Porfiry turned quickly and ran to open the window.
"Some fresh air! And you must have some water, my dear fellow. You're ill!" and he was running to the door to call for some when he found a decanter of water in the corner. "Come, drink a little," he whispered, rushing up to him with the decanter. "It will be sure to do you good."
Porfiry Petrovitch's alarm and sympathy were so natural that Raskolnikov was silent and began looking at him with wild curiosity. He did not take the water, however.
"Rodion Romanovitch, my dear fellow, you'll drive yourself out of your mind, I assure you, ach, ach! Have some water, do drink a little."
He forced him to take the glass. Raskolnikov raised it mechanically to his lips, but set it on the table again with disgust.
"Yes, you've had a little attack! You'll bring back your illness again, my dear fellow," Porfiry Petrovitch cackled with friendly sympathy, though he still looked rather disconcerted. "Good heavens, you must take more care of yourself! Dmitri Prokofitch was here, came to see me yesterday — I know, I know, I've a nasty, ironical temper, but what they made of it! . . . Good heavens, he came yesterday after you'd been. We dined and he talked and talked away, and I could only throw up my hands in despair! Did he come from you? But do sit down, for mercy's sake, sit down!"
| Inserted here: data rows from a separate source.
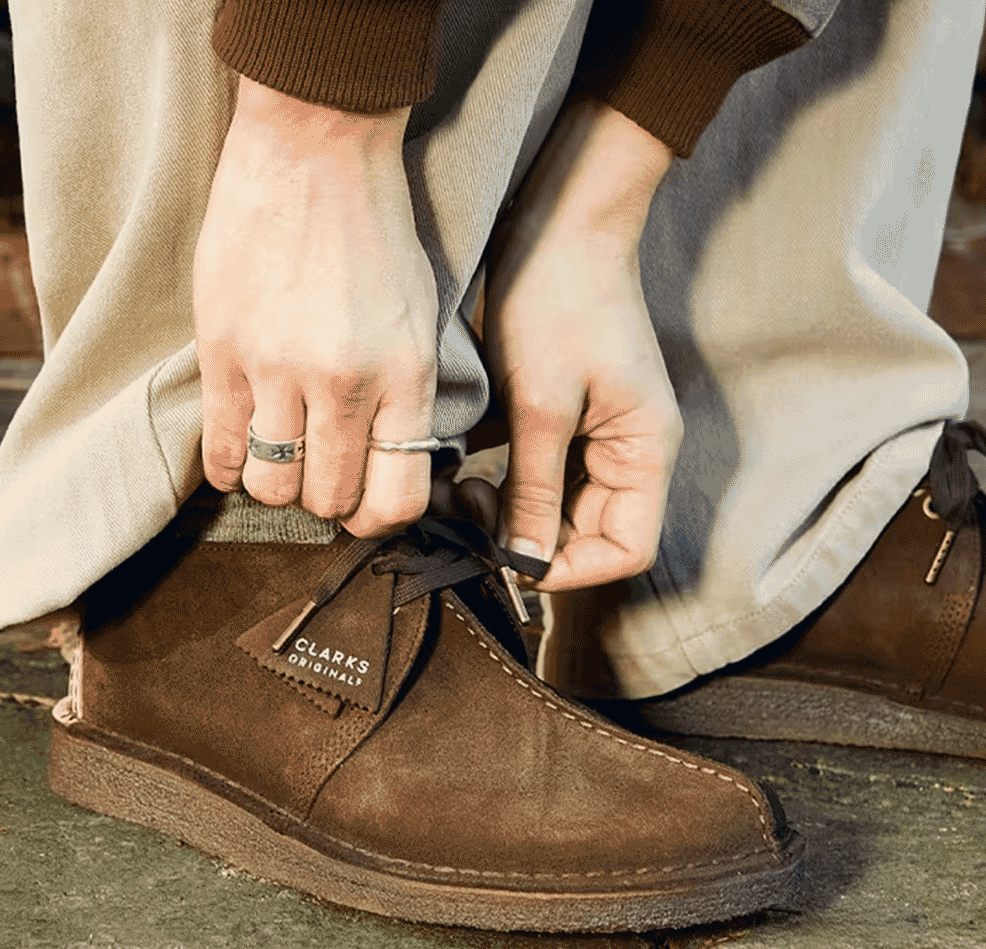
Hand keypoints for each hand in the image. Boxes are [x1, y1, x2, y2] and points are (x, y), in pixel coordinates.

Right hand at [193, 77, 438, 536]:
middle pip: (328, 498)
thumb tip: (391, 459)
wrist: (315, 147)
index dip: (376, 516)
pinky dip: (225, 466)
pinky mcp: (222, 350)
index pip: (396, 496)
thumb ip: (406, 389)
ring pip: (272, 484)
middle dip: (324, 501)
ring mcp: (277, 368)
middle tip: (317, 478)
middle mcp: (345, 381)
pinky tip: (235, 451)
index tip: (363, 503)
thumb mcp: (418, 313)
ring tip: (276, 458)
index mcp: (406, 373)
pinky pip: (219, 447)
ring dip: (274, 484)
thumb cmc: (373, 225)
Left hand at [481, 97, 680, 591]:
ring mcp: (599, 433)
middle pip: (587, 534)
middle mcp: (630, 450)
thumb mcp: (541, 404)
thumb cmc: (559, 301)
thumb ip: (534, 488)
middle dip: (526, 538)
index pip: (624, 550)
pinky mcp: (566, 415)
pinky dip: (502, 481)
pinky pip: (539, 473)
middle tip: (467, 511)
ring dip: (508, 512)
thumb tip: (523, 563)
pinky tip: (461, 467)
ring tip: (459, 490)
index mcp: (645, 451)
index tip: (505, 557)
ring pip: (557, 507)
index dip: (567, 568)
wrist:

"No, not from me, but I knew he went to you and why he went," Raskolnikov answered sharply.
"I knew. What of it?"
"Why this, Rodion Romanovitch, that I know more than that about you; I know about everything. I know how you went to take a flat at night when it was dark and how you rang the bell and asked about the blood, so that the workmen and the porter did not know what to make of it. Yes, I understand your state of mind at that time . . . but you'll drive yourself mad like that, upon my word! You'll lose your head! You're full of generous indignation at the wrongs you've received, first from destiny, and then from the police officers, and so you rush from one thing to another to force them to speak out and make an end of it all, because you are sick of all this suspicion and foolishness. That's so, isn't it? I have guessed how you feel, haven't I? Only in that way you'll lose your head and Razumihin's, too; he's too good a man for such a position, you must know that. You are ill and he is good and your illness is infectious for him . . . I'll tell you about it when you are more yourself . . . . But do sit down, for goodness' sake. Please rest, you look shocking, do sit down."